Tazewell County Clerk John Ackerman says the new technology will save time when they’re trying to find names and other details contained in the records.
“This will unlock for us a treasure trove of historical information and make it easier for staff to locate information that they’re looking to obtain from these records,” Ackerman said during a news conference Wednesday afternoon.
As an example, Ackerman showed a century-old book containing the first 10 years of “painstakingly handwritten” county board meeting minutes.
“It’s a wonderful book to have; we value it,” he said. “But it really isn’t something that we can search or look through, because you’d have to sit there and read page-by-page all the way through to be able to see where the item you might want is located.
“Now this book not only is available digitized online, but the curse of handwriting, you will be able to search it using the search engine to find the materials.”
Ackerman said it basically amounts to eliminating any need to look for “the needle in the haystack” when searching through old county documents.
“These aren’t records that were previously unavailable. They’ve always been available for public review. That is a primary function of the office of county clerk is making these historical records available to the public,” he said.

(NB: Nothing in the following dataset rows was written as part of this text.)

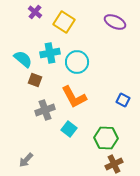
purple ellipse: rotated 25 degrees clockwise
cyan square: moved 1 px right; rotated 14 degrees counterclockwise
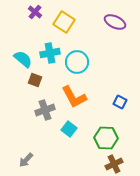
blue square: moved 3 px left, 2 px down
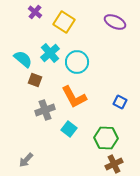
cyan cross: rotated 30 degrees counterclockwise
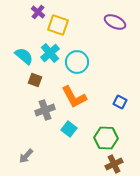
purple cross: moved 3 px right
yellow square: moved 6 px left, 3 px down; rotated 15 degrees counterclockwise
cyan semicircle: moved 1 px right, 3 px up
gray arrow: moved 4 px up
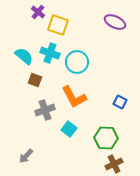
cyan cross: rotated 30 degrees counterclockwise
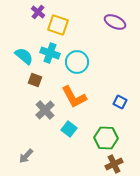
gray cross: rotated 24 degrees counterclockwise
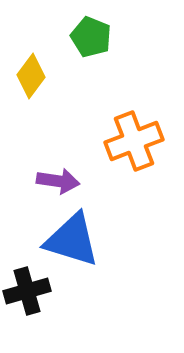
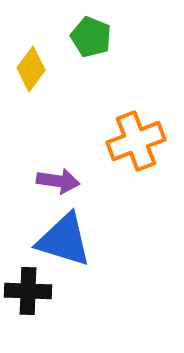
yellow diamond: moved 7 px up
orange cross: moved 2 px right
blue triangle: moved 8 px left
black cross: moved 1 px right; rotated 18 degrees clockwise
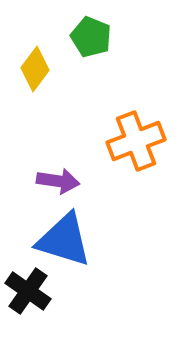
yellow diamond: moved 4 px right
black cross: rotated 33 degrees clockwise
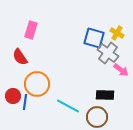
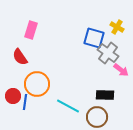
yellow cross: moved 6 px up
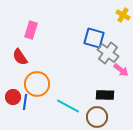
yellow cross: moved 6 px right, 12 px up
red circle: moved 1 px down
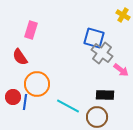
gray cross: moved 6 px left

“Now this AI search engine is going to read the text for you, it’s going to locate those words, bringing it up on the screen and make that research that much more readily accessible.”
The enhancement is provided by ArcaSearch Digital Archiving Services, the company that previously handled digitization of the military discharge records in 2023, the county board meetings in 2024, and all of the Tazewell County yearbooks in 2025.
“For decades, millions of pages of our history, census records, handwritten journals and county board minutes from the 1800s have sat in silence. They weren’t hidden, but they were effectively unreadable at a scale, because human eyes simply couldn’t process them fast enough,” said Steve Fiers, document preservation consultant with ArcaSearch.
“Tasks that would take a historian a lifetime now take AI only mere hours. We are turning cryptic cursive into searchable text, allowing families to find their ancestors with a single click. We aren’t just looking at the old ink. We are giving a voice back to the people of the 19th century. This isn’t just a win for technology, it’s a massive win for our shared heritage.”
The county paid ArcaSearch a one-time service fee of close to $47,000 to add the AI enhancement, paid from modernization funds set aside last year for the clerk’s office.
Ackerman said the AI technology has been active and online for the past week, after teaching the system how to read the specific handwriting in the documents.
“My understanding is that it’s currently sitting at about a 95% accuracy rate, and that that accuracy rate will only increase as more and more users utilize the service,” he said.
Ackerman says Tazewell County is the first county in Illinois, and one of the first in the country, to incorporate AI into its office operations.
He says it will not only benefit clerk’s office employees trying to find certain records, but also individuals from all across the community.
“This is really something that’s going to allow local historians, allow local libraries, students doing research, but also citizens that just want to research their family history or research through the records,” he said.